If I got sucked into Griffin's life, that was the point, Gamson told me. "The idea is that you'll build an attachment to the story -- it's like brand loyalty," he said. This goal actually doesn't succeed most of the time, Gamson explained, and although we as a society avidly follow celebrity gossip, "the activity is lateral. We're looking at them sideways. It's not about the individual's relationship to the star but about the relationship between the people watching the star.

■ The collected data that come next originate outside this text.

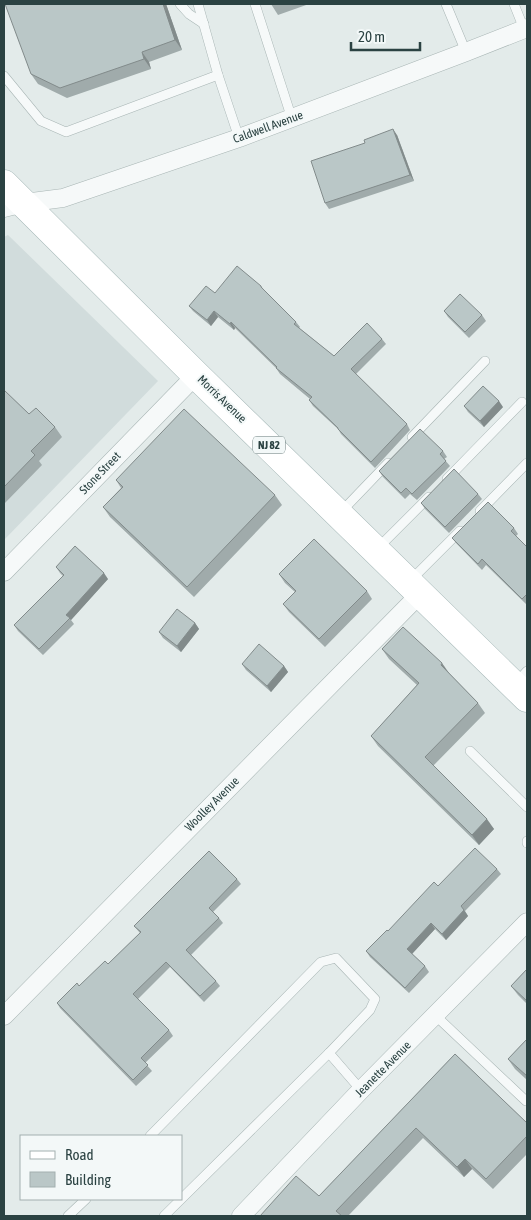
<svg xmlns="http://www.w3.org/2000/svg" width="531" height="1220" viewBox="0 0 531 1220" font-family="'Asap Condensed',sans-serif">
	<rect width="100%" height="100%" fill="#e3ebea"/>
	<polygon fill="#d1dcdc" points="8,235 158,381 4,540 4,237"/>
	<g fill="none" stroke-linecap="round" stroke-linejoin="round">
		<g stroke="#a8b5b4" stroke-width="10">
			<g id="lane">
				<polyline points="180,4 189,14 204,24"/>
				<polyline points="198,4 218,75 239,138"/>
				<polyline points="255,4 292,119"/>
				<polyline points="446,4 466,52"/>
				<polyline points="514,4 524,29"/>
				<polyline points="4,76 41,121 66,132 218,75"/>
				<polyline points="412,437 485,361"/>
				<polyline points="447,479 522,402"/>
				<polyline points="480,511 527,463"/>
				<polyline points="340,513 388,463"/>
				<polyline points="378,548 429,497"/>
				<polyline points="411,580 460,531"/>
				<polyline points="516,683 527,671"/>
				<polyline points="470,751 527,807"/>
				<polyline points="527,841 527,843"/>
				<polyline points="436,1016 526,1101"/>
				<polyline points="329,1053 361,1090"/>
				<polyline points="150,1136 321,962 336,958 375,999 370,1010 329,1053 164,1216"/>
				<polyline points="68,1216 86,1199"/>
			</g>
		</g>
		<g stroke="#a8b5b4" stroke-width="19">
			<g id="street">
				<polyline points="4,208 24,203 63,198 239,138 466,52 527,28"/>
				<polyline points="4,572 196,375"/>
				<polyline points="4,1016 421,593"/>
				<polyline points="241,1216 361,1090 527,922"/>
			</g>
		</g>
		<g stroke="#a3b6b6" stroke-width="29">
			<polyline id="primary" points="4,184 196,375 527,698"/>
		</g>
		<use href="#lane" stroke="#f6f9f9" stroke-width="9"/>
		<use href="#street" stroke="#f6f9f9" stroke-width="18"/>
		<use href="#primary" stroke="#fff" stroke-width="28"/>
	</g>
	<g fill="#a0abab">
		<polygon points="166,4 182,50 149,62 151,69 67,98 38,84 31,74"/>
		<polygon points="271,4 309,4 278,15"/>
		<polygon points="397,135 414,181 329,209 325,203"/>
		<polygon points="261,286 264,290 296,322 300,327 299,328 334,356 382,339 386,344 356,374 407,424 410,430 375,468 341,434 338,429 313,406 309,400 310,399 280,374 276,368 235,328 234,330 218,317 211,326 193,311 189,306 215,293"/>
		<polygon points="444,311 482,315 486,321 469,338 448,317"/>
		<polygon points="4,390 29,414 55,427 62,437 39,461 42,465 4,504"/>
		<polygon points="464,406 503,407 484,427 468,412"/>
		<polygon points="443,451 447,457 444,459 450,466 417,500 410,494 405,499 383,477 379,471"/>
		<polygon points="116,480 275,495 282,505 194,597 110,517 103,507 121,488"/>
		<polygon points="478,494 482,499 449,533 425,509 421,503"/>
		<polygon points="514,528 518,534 516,536 527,547 527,603 526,604 486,565 482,570 456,543 452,538"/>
		<polygon points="56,567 108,579 71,620 74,624 43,655 18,631 14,625 63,576 60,573"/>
		<polygon points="279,574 367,591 372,599 325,647 289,612 283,604 295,592 285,583"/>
		<polygon points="195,623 199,629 181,652 163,638 159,632"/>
		<polygon points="382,649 449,673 478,703 485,713 433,766 494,829 479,845 378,746 371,736 417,685 389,659"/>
		<polygon points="242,664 284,666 288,672 271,692 246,670"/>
		<polygon points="497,869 501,874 465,911 468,916 446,940 435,929 412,954 425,966 429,972 409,993 370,957 366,951 438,886"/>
		<polygon points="237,879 241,884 213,912 219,918 223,923 191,955 216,981 220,986 204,1002 170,967 138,999 169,1030 173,1036 145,1063 152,1071 136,1086 60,1008 57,1003 108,964 140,933 134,926"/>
		<polygon points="527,969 527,1004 518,995 511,986"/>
		<polygon points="527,1039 527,1080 515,1069 508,1059"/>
		<polygon points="455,1054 527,1123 527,1154 493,1189 472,1169 464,1177 423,1138 348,1216 260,1216 319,1196"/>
	</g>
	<g fill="#828b8b">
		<polygon points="163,4 166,4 182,50 175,40"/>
		<polygon points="142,52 149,62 151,69 144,59"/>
		<polygon points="393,129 397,135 414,181 410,175"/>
		<polygon points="214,311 218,317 211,326 207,320"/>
		<polygon points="231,322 235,328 234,330 230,324"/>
		<polygon points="499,401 503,407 484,427 480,421"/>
		<polygon points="104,573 108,579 71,620 66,615"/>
		<polygon points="195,623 199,629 181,652 177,646"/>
		<polygon points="442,663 449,673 448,675 441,665"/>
		<polygon points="284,666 288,672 271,692 267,686"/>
		<polygon points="487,819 494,829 479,845 472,835"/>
		<polygon points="464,910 468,916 446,940 442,934"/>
		<polygon points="431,923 435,929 411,955 407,949"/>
		<polygon points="465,1159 472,1169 464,1177 457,1167"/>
	</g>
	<g fill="#bac7c7" stroke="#828b8b">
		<polygon points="5,4 163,4 175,40 142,52 144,59 60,88 31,74"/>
		<polygon points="393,129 410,175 325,203 311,161 365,143 364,140"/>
		<polygon points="237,266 261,286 261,287 296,322 294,324 334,356 367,323 382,339 351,369 407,424 371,462 338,429 338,428 309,400 312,397 276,368 277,367 231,322 230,324 214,311 207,320 189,306 206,286 215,293"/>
		<polygon points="460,294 482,315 465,332 444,311"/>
		<polygon points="483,386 499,401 480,421 464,406"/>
		<polygon points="4,390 29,414 36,408 55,427 31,451 35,455 4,487"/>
		<polygon points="184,409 275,495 187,587 103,507 123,487 116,480"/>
		<polygon points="420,429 443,451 440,454 446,461 412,494 406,488 401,493 379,471"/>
		<polygon points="454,469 478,494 445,527 421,503"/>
		<polygon points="488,502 514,528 511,531 527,547 527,594 522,599 482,559 478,564 452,538"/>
		<polygon points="314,539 367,591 319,639 283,604 296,591 279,574"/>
		<polygon points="75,546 104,573 66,615 70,618 39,649 14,625 64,575 56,567"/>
		<polygon points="177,609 195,623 177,646 159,632"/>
		<polygon points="403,627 442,663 441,665 478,703 425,757 487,819 472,835 371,736 419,683 382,649"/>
		<polygon points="259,644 284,666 267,686 242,664"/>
		<polygon points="475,848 497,869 461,906 464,910 442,934 431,923 407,949 425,966 405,988 366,951 387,930 388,931 434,882 438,886"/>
		<polygon points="209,851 237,879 209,908 219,918 186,950 216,981 200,996 166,962 133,994 169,1030 141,1058 148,1065 133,1080 57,1003 77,983 79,986 105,961 108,964 141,932 134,926"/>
		<polygon points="527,969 527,1001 511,986"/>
		<polygon points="527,1039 527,1076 508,1059"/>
		<polygon points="455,1054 527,1123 527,1136 486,1179 465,1159 457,1167 416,1128 336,1211 342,1216 260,1216 296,1176 319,1196"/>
	</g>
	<g text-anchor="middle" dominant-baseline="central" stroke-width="4" stroke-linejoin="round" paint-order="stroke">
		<rect fill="#f3f8f8" stroke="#677979" stroke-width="1" x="253" y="436.5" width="32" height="17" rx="4"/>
		<g font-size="11" font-weight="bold" fill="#2b4242">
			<text x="269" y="445">NJ 82</text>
		</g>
		<g font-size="12" fill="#2b4242" stroke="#f3f8f8">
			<text transform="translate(268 127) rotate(-20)">Caldwell Avenue</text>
			<text transform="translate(222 399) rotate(44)">Morris Avenue</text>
			<text transform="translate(100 473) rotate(-46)">Stone Street</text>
			<text transform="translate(212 804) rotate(-45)">Woolley Avenue</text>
			<text transform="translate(383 1069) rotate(-45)">Jeanette Avenue</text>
		</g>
	</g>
	<rect width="531" height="1220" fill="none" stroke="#2b4242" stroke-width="10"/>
	<rect x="20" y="1135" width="162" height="65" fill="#f3f8f8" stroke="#a3afaf"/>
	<rect x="30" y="1151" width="25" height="8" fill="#ffffff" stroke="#a3afaf"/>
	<text x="65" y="1160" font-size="15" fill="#2b4242">Road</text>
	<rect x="30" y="1172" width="25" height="15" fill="#bac7c7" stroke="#a3afaf"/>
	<text x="65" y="1185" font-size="15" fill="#2b4242">Building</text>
	<path d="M351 42v8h69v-8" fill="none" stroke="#2b4242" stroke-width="2.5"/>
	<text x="358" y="42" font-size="15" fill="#2b4242" stroke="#f3f8f8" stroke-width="4" paint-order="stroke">20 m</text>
</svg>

When they gossip, people are making collective judgments, moral evaluations that have no consequences." TomKat, anyone?

At the same time, Gamson said, all of us have our own "small cluster of celebrities" about whom we genuinely care. "You find some point of identification," he said. "If you have a bunch, you invest in the star's story."

Griffin filed for divorce on Sept. 23, and I still want to know: Are she and Moline continuing to live in the same house? Have they considered couples therapy? Did something happen? Do they blame the show? For this article, I made a few halfhearted attempts to contact Griffin, but I was secretly relieved when they didn't work. I believe enough in the realness of their relationship that interviewing her about the split would feel as rude as asking an acquaintance about her recent breakup. But there's scant information on the Internet to satisfy my concerned curiosity, and Us Weekly -- who, for crying out loud, gave even Chad Michael Murray and Sophia Bush's breakup a mention on the cover, with an exclamation point -- had only one clinical sentence about Griffin and Moline on their "The Record" page. When Aniston and Pitt ended their marriage, I analyzed the news with my sisters and friends, but no one I know seems aware of, let alone interested in discussing, Griffin and Moline. Still, I'm keeping my fingers crossed. If Charlie Sheen and Denise Richards can make it work, can't anyone?

As for my own life, Gamson was reassuring. "Just because her relationship didn't work out doesn't mean none will," he told me. At lunch the other day, I asked my own Matt what the capital of the Straits of Magellan is. "The Straits of Magellan don't have a capital," he said. "They're water."